(Passage for review)
*** Begin section ***
On Mon, Oct 08, 2007 at 02:29:32PM -0500, Anthony Liguori wrote:
> 
> Eventually, KVM will merge with upstream QEMU.  In that case, many 
> people will be using QEMU without the desiring to use KVM.  We don't 
> want to introduce behavior in QEMU that is unmergable with upstream QEMU 
> b/c that will just cause users more headache when that behavior is 
> eventually change.

As I mentioned in the patch proposed, I don't expect for this patch to be
ever merged upstream (even if a solution like that might be possible for kqemu
based emulations as well).

It is for the same reason that I considered this approach; which keeps the
changes to a minimum and localized to the KVM patches so it can be easily
stripped out when it is no longer needed.

The alternatives are IMHO more difficult to manage :

1) Have all users of platforms that have no gcc-3.x (currently OpenSUSE and
soon enough Debian and derivatives like Ubuntu) with no way to be able to use
kvm, unless they can somehow figure out how to compile a gcc-3.x compiler and
use that to build kvm or rely on their distributions to do that for them.
*** End section ***
Data records:
*** Begin section ***
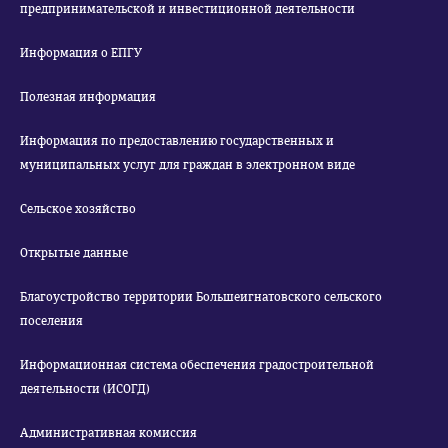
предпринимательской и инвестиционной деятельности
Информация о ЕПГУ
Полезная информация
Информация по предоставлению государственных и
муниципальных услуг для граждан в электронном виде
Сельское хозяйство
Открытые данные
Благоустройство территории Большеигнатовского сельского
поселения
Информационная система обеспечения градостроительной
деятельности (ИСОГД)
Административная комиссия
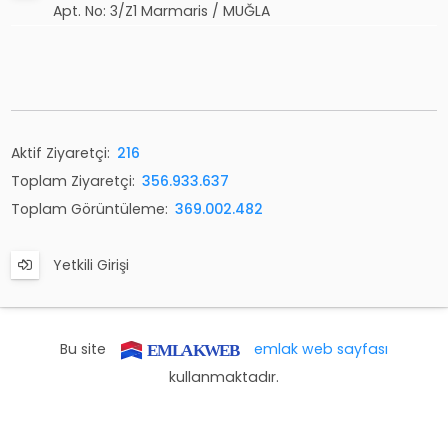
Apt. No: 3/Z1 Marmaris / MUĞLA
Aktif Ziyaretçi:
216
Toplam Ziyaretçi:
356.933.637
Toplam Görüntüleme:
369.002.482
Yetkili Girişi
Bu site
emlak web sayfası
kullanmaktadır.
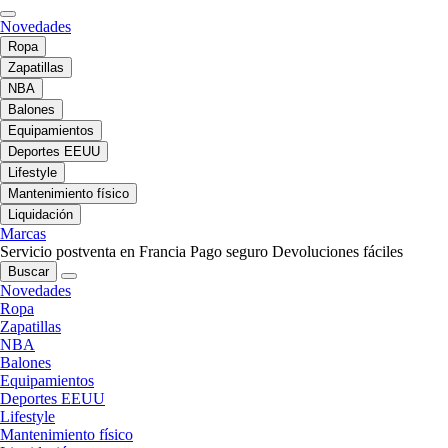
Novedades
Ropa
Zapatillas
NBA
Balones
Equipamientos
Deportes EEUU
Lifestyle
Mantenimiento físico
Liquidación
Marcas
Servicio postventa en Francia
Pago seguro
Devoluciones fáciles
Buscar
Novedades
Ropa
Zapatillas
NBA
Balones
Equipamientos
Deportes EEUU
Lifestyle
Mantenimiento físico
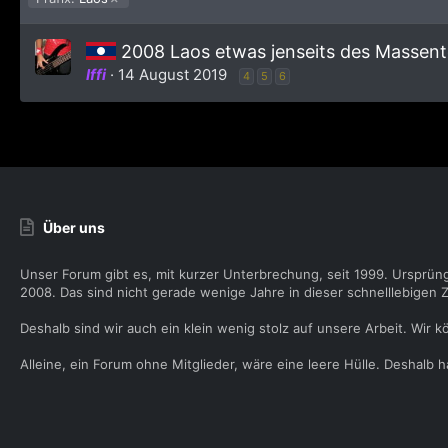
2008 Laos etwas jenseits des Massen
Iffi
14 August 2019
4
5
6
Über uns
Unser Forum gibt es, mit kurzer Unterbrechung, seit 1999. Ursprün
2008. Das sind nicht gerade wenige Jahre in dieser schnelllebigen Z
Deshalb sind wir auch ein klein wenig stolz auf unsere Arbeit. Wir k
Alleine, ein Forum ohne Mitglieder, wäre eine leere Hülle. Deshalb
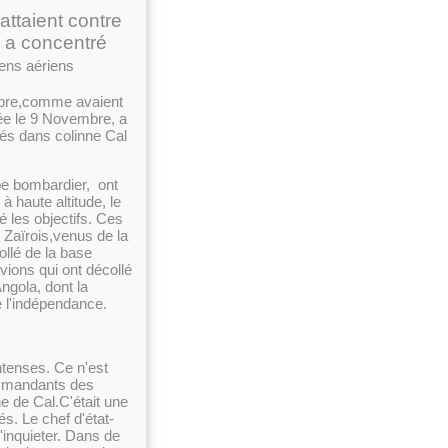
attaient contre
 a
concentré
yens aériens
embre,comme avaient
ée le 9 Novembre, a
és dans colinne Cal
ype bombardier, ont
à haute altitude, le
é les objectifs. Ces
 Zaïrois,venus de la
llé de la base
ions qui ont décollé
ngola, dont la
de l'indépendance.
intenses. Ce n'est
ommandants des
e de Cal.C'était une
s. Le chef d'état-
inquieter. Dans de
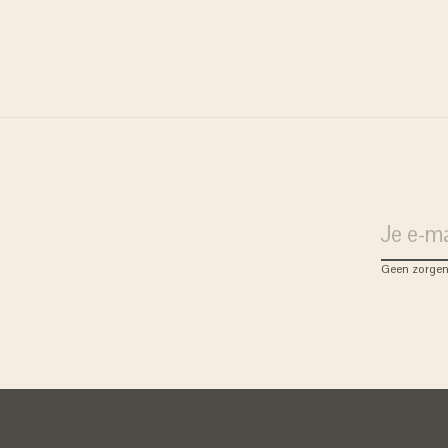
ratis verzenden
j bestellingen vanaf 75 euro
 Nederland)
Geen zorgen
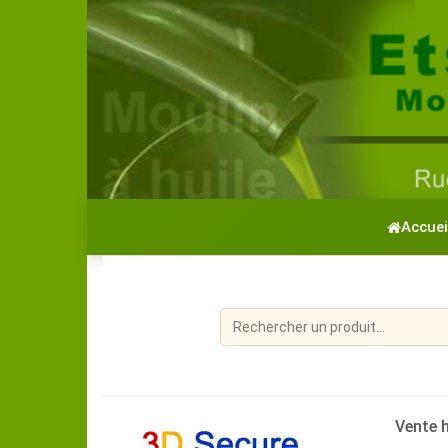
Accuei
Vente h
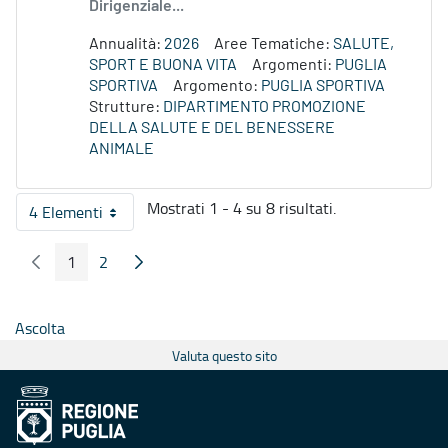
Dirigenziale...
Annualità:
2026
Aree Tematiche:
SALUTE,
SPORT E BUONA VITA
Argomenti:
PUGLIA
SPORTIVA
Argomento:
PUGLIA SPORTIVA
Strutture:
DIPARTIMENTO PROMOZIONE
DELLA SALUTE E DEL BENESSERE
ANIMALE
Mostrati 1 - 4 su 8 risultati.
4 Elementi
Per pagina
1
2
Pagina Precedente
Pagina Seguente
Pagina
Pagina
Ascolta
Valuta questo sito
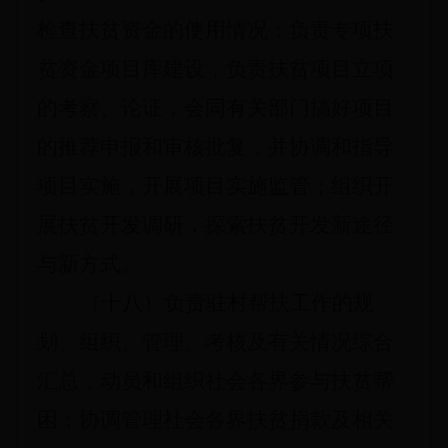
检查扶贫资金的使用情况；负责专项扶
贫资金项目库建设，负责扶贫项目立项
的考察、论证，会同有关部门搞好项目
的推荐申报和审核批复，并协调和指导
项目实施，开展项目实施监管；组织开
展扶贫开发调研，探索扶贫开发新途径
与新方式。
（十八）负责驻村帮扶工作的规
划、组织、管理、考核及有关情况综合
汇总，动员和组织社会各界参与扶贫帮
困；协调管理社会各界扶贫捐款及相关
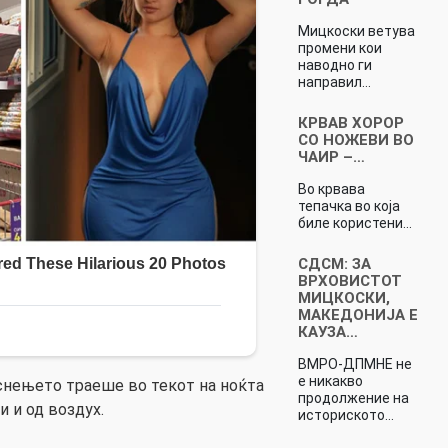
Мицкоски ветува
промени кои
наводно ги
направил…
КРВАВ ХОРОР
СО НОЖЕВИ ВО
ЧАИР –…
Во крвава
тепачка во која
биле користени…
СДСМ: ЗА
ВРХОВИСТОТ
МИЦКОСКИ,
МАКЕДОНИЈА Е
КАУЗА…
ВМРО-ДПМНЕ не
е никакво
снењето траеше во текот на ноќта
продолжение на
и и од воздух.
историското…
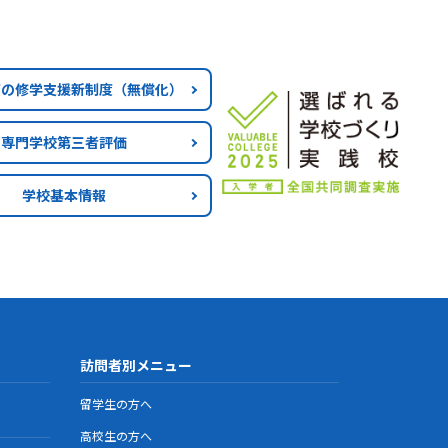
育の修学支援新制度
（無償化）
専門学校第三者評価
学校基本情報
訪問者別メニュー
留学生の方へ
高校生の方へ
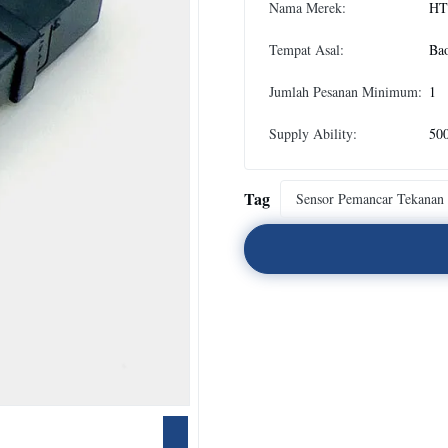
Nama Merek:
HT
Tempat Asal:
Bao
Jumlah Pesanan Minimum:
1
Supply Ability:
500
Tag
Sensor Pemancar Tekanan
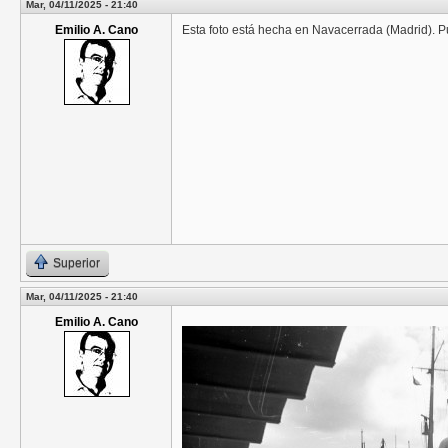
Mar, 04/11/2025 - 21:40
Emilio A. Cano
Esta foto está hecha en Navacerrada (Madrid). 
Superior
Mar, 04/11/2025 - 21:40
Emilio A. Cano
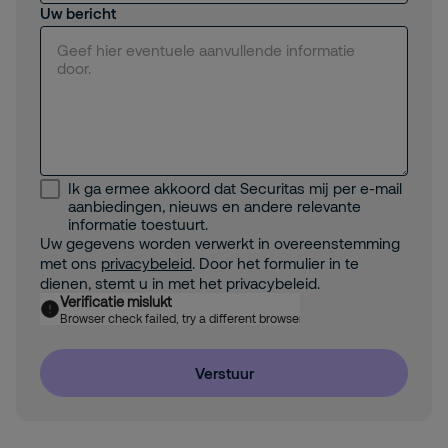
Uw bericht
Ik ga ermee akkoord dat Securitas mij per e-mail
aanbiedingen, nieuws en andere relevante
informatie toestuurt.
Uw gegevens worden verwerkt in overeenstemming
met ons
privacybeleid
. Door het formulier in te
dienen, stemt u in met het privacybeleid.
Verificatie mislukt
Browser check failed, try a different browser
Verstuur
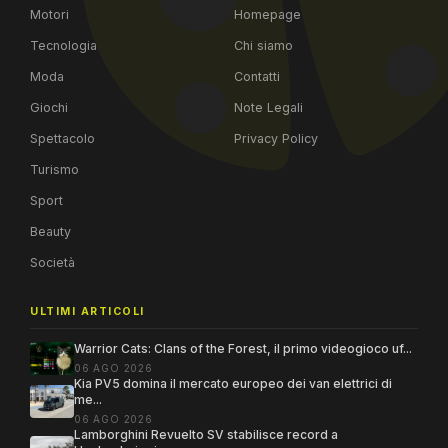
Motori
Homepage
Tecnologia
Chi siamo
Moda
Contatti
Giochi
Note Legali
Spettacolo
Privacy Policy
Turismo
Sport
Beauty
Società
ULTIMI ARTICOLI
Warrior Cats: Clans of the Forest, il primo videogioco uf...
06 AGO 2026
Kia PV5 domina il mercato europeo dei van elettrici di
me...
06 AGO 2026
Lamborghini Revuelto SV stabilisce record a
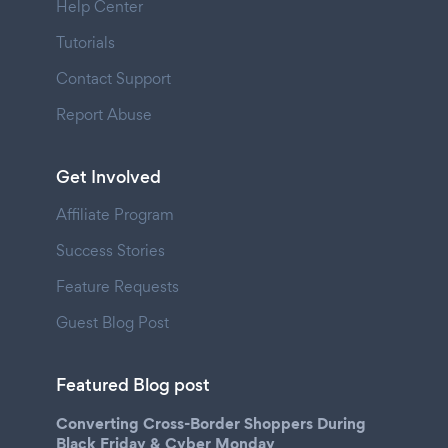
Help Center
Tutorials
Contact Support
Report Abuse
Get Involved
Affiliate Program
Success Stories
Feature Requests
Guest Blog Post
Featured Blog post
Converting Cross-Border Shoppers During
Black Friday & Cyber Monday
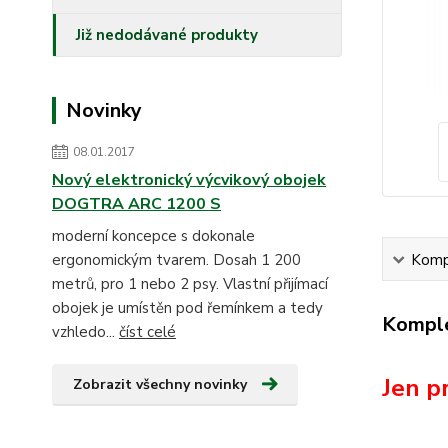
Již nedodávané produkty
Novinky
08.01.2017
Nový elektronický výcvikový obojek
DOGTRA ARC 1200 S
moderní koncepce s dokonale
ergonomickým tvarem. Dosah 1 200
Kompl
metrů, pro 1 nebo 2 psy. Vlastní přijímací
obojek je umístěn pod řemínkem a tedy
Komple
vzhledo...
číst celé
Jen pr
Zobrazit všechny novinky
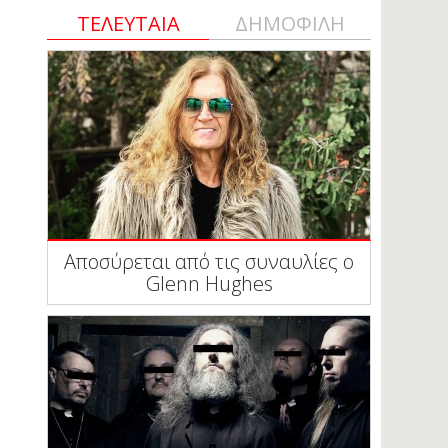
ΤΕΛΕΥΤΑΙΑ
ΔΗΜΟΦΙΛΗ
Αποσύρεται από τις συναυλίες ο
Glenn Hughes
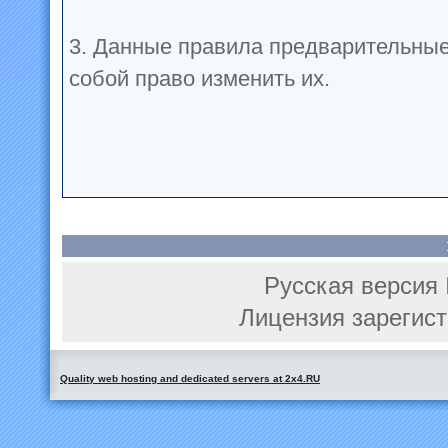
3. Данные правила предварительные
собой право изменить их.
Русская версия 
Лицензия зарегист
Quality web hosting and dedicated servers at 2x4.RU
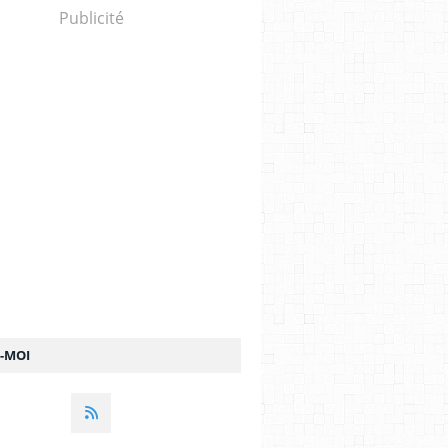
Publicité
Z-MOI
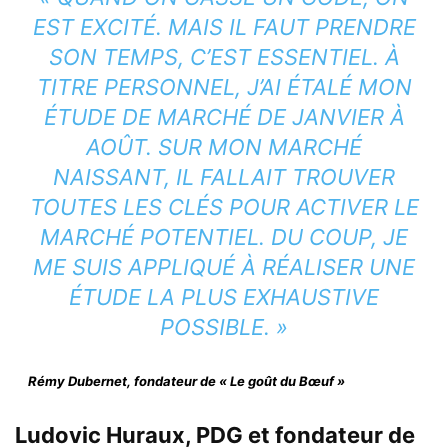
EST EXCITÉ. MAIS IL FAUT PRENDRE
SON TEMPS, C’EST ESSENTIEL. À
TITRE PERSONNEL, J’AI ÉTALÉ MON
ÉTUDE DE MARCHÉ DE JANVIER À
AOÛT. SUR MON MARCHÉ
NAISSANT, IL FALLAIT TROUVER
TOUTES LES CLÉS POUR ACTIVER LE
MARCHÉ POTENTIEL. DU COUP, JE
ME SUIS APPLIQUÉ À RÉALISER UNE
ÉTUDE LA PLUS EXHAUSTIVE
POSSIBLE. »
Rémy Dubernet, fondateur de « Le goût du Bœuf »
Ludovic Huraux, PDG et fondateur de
*** End section ***
(Problem details) Reproduce word for word the part of the email about KVM and upstream QEMU that begins with the words "It is for the" and ends with "no longer needed.".

(Result)
It is for the same reason that I considered this approach; which keeps the
changes to a minimum and localized to the KVM patches so it can be easily
stripped out when it is no longer needed.